# [TEXTAUSZUG]
Nach dem Anschluss Ostdeutschlands an die Bundesrepublik trat hier die SPD wieder auf, die LDPD verwandelte sich in die FDP, und aus der SED wurde zunächst einmal die PDS. Und inzwischen existiert, durch den Zusammenschluss von PDS und (im Schwerpunkt westdeutscher) WASG die Partei DIE LINKE. Lässt sich also, von der Partei Die Grünen als Neuerung abgesehen, ein historisch langfristiges, dominantes deutsches Parteienschema konstatieren: zwei (mehr oder weniger) linke Parteien, eine christlich-bürgerlich-konservative Partei und eine liberale Partei?

»Jenseits des Kapitalismus«

Bemerkenswerterweise war dieses Schema für kurze Zeit durchbrochen, und zwar 1945/46, in der Zeit des gesellschaftlichen Umbruchs nach dem Zusammenbruch des deutschen Faschismus. Dieser Versuch einer neuen Konstruktion des parteipolitischen Lebens betraf in erster Linie diejenigen Kräfte, die aus der Tradition der Arbeiterbewegung kamen. Schon in den Tagen der Kapitulation der Dönitz-»Reichsregierung«, der das hitlerdeutsche System seine politische Konkursverwaltung überlassen hatte, regten sich vielerorts in der deutschen Bevölkerung erste politische Initiativen. Sie wollten einen »Neubau« der Demokratie, eine »Neuordnung« der gesellschaftlichen Entscheidungsstrukturen: »Antifaschistische Ausschüsse«, »Politische Komitees«, »Einheitsorganisationen«, »Betriebsausschüsse« und andere Ansätze politischer und sozialer Selbstverwaltung entstanden. Vieles daran hatte Ähnlichkeiten mit der Rätebewegung in Deutschland 1918/19.

Dass die aus der Katastrophe des deutschen Faschismus und den Trümmern des Krieges neu zu bauende Gesellschaft nach 1945 »jenseits des Kapitalismus« ihren Ort haben sollte, schien diesen frühen demokratischen Initiativen selbstverständlich. In jener Zeit sah sich sogar die CDU genötigt, der kapitalistischen Gesellschaftsordnung abzuschwören. Interessant (und meist vergessen) ist, dass alternative Formen der politischen und sozialen Organisation angestrebt und ausprobiert wurden.

# [GESPEICHERTE ZEILEN]
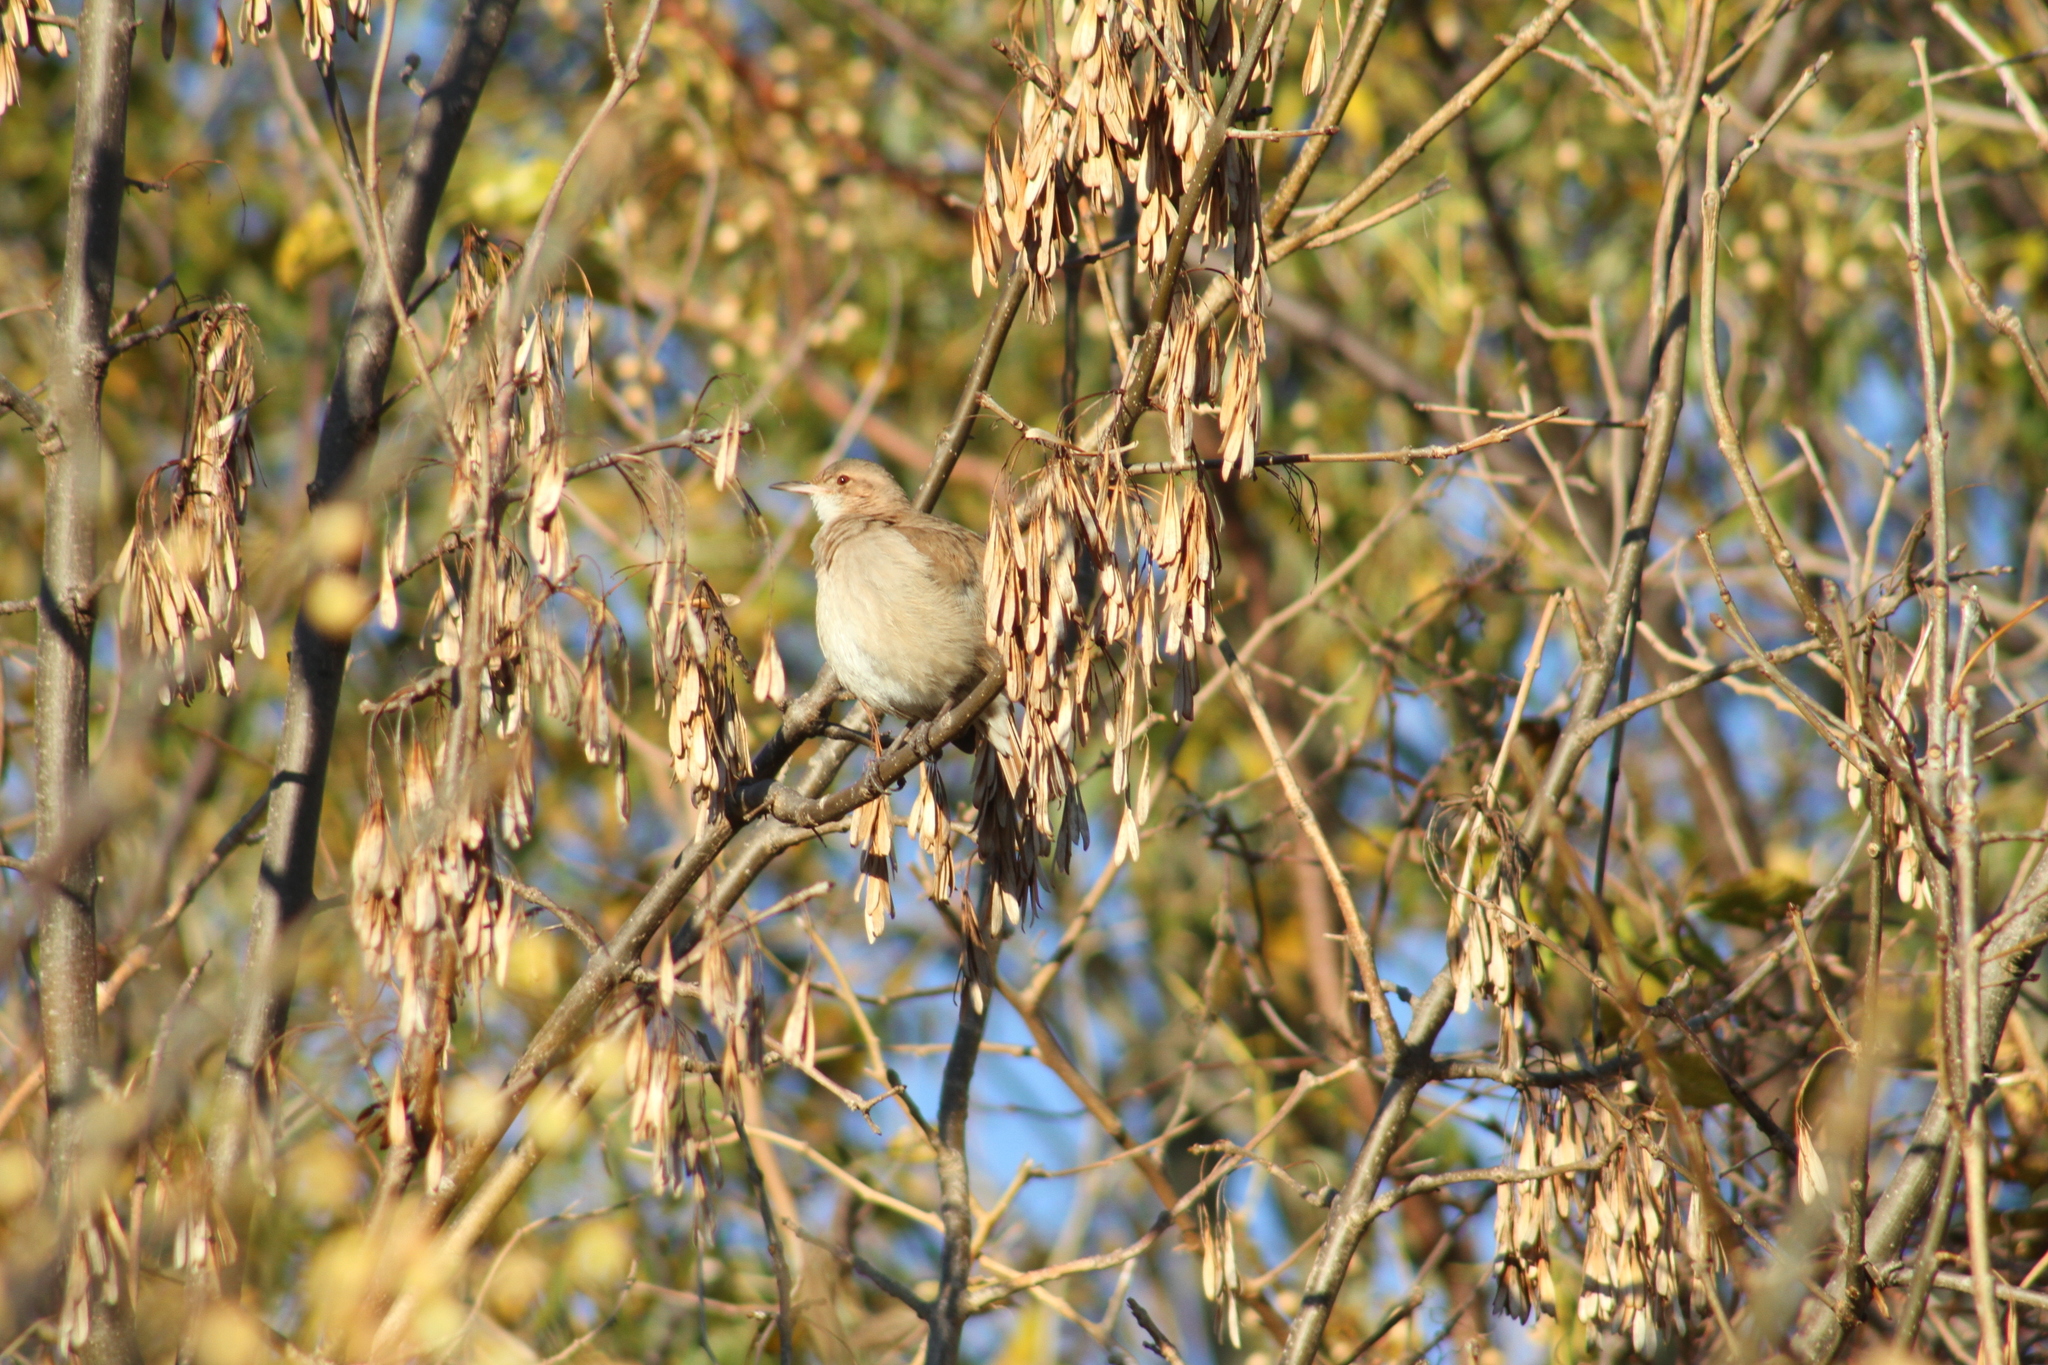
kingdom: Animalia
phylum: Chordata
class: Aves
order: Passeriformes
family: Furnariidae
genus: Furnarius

==

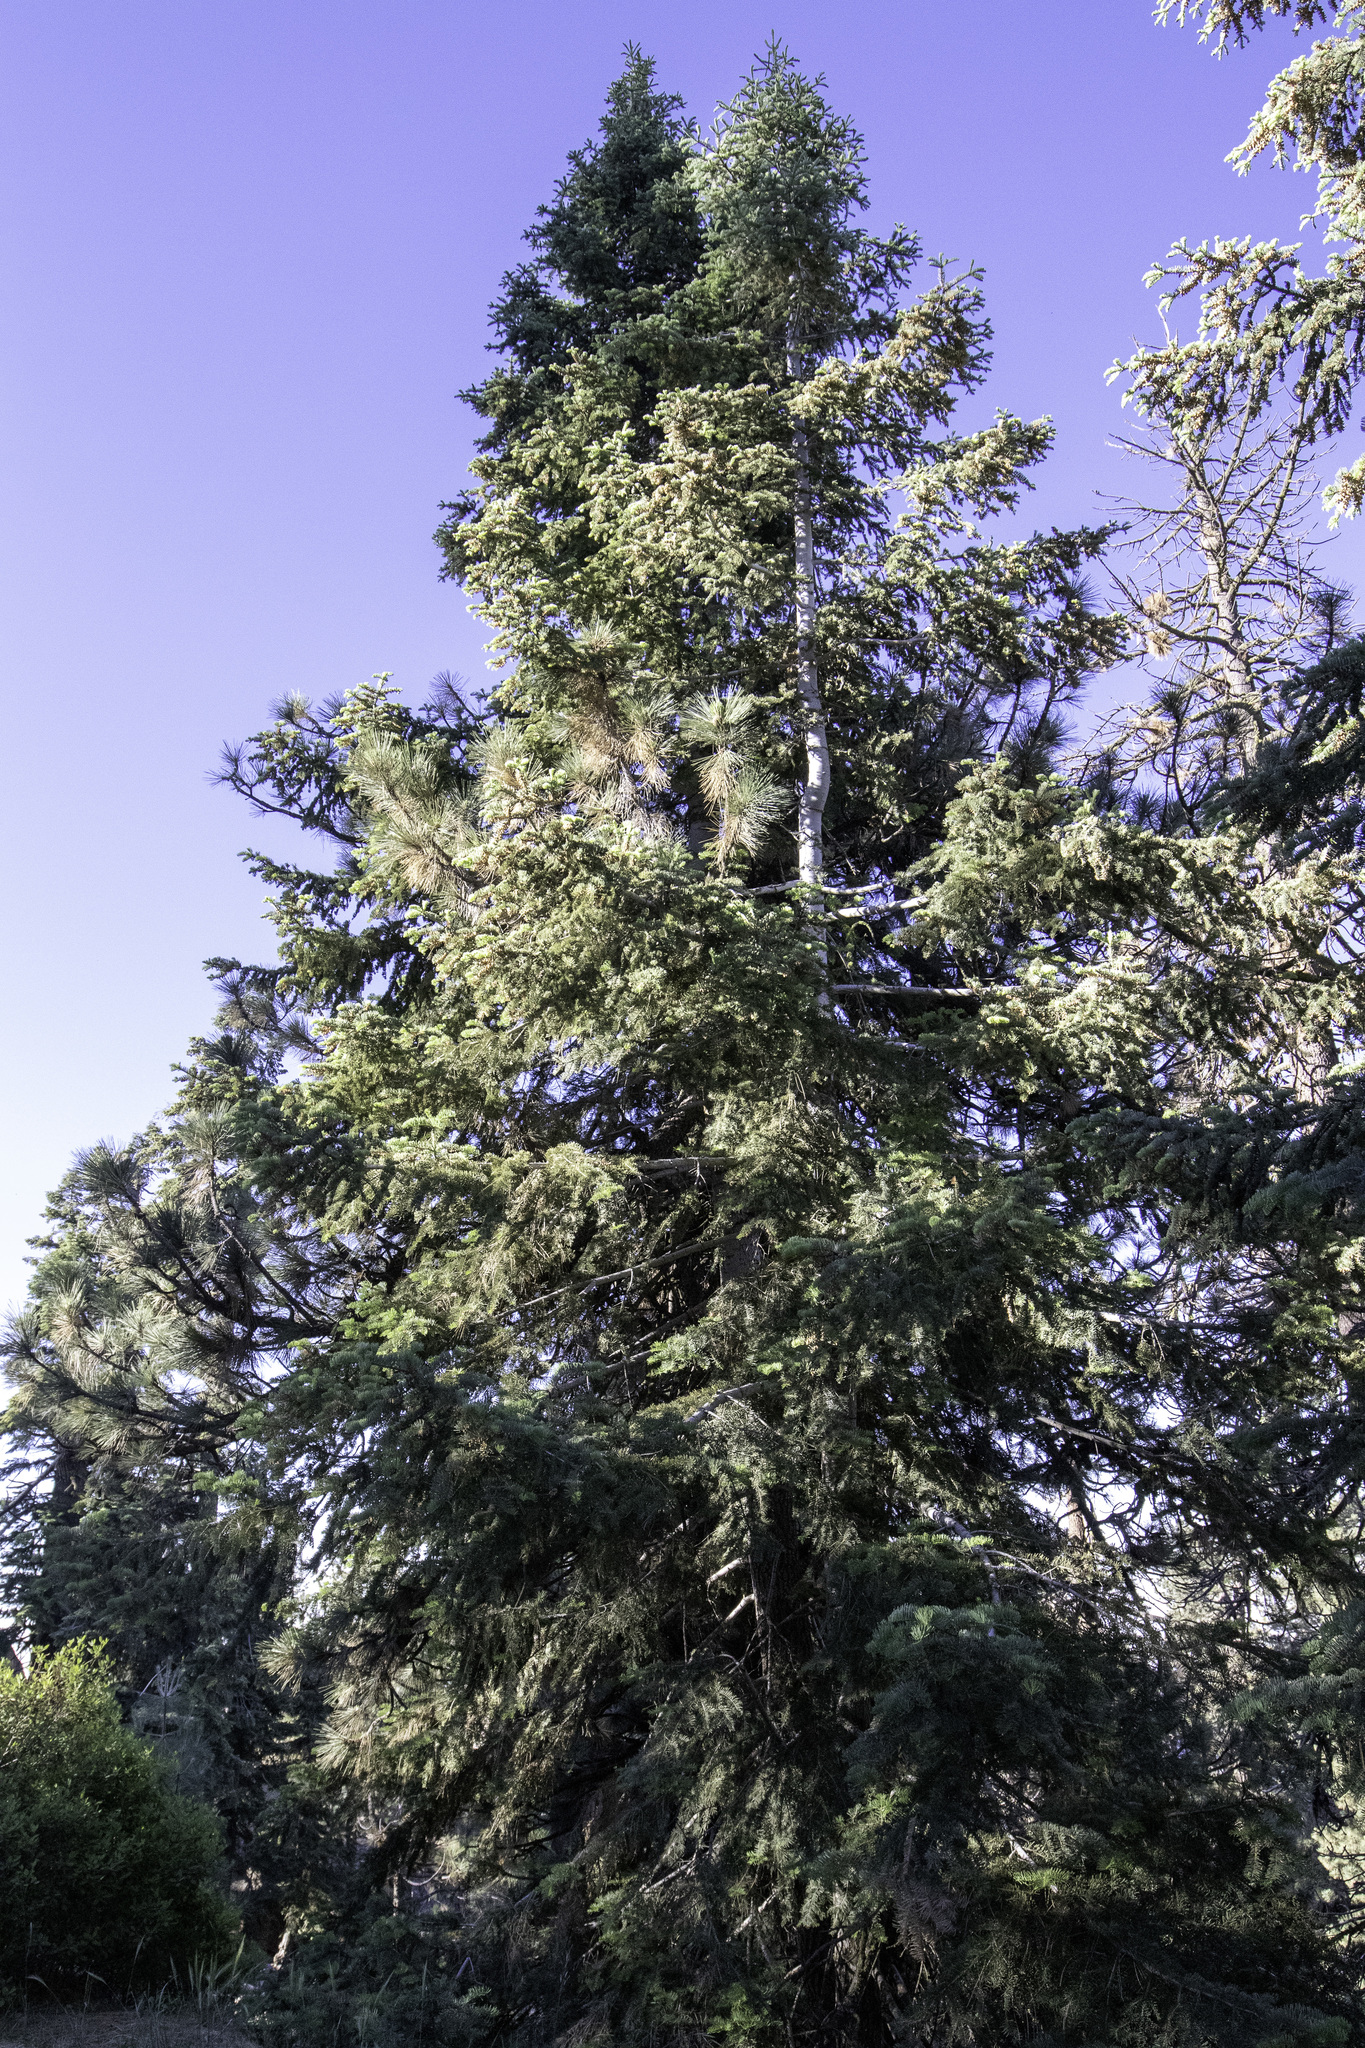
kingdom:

# [WAS VERLANGT WIRD]
a) Gib aus dem Textauszug zur deutschen Parteiengeschichte den Abschnitt wörtlich zurück, der mit den Worten „Nach dem Anschluss“ beginnt und mit „eine liberale Partei?“ endet.
b) Zähle alle Ansätze politischer und sozialer Selbstverwaltung auf, die der Textauszug für die Zeit nach der Kapitulation in Anführungszeichen beim Namen nennt.
Die Zeilen sind eigenständiges Material und gehören nicht zum Textauszug.

# [GELÖSTE AUFGABEN]
a)
Nach dem Anschluss Ostdeutschlands an die Bundesrepublik trat hier die SPD wieder auf, die LDPD verwandelte sich in die FDP, und aus der SED wurde zunächst einmal die PDS. Und inzwischen existiert, durch den Zusammenschluss von PDS und (im Schwerpunkt westdeutscher) WASG die Partei DIE LINKE. Lässt sich also, von der Partei Die Grünen als Neuerung abgesehen, ein historisch langfristiges, dominantes deutsches Parteienschema konstatieren: zwei (mehr oder weniger) linke Parteien, eine christlich-bürgerlich-konservative Partei und eine liberale Partei?

b)
- Antifaschistische Ausschüsse
- Politische Komitees
- Einheitsorganisationen
- Betriebsausschüsse